-- Assigned task --
Transcribe the entries that follow, every word as written, and drop the pictures.

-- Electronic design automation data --
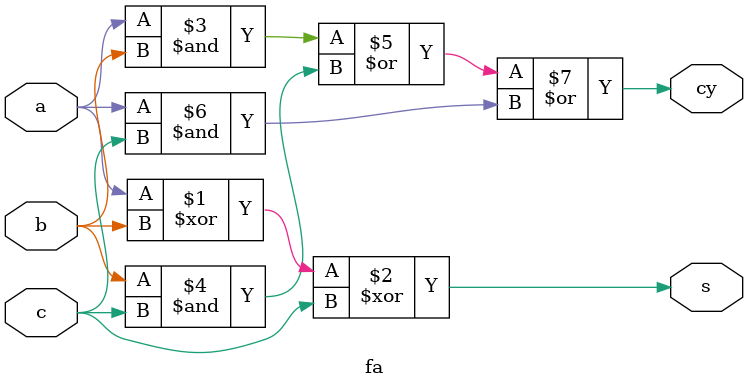
<source format=v>
`timescale 1ns / 1ps

module fa(input a,b,c, output s,cy);
	assign s = a^b^c; //logic for sum
	assign cy = a&b | b&c | a&c; //logic for carry 
endmodule

</source>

-- Task output --
<source format=v>
`timescale 1ns / 1ps

module fa(input a,b,c, output s,cy);
	assign s = a^b^c; //logic for sum
	assign cy = a&b | b&c | a&c; //logic for carry 
endmodule

</source>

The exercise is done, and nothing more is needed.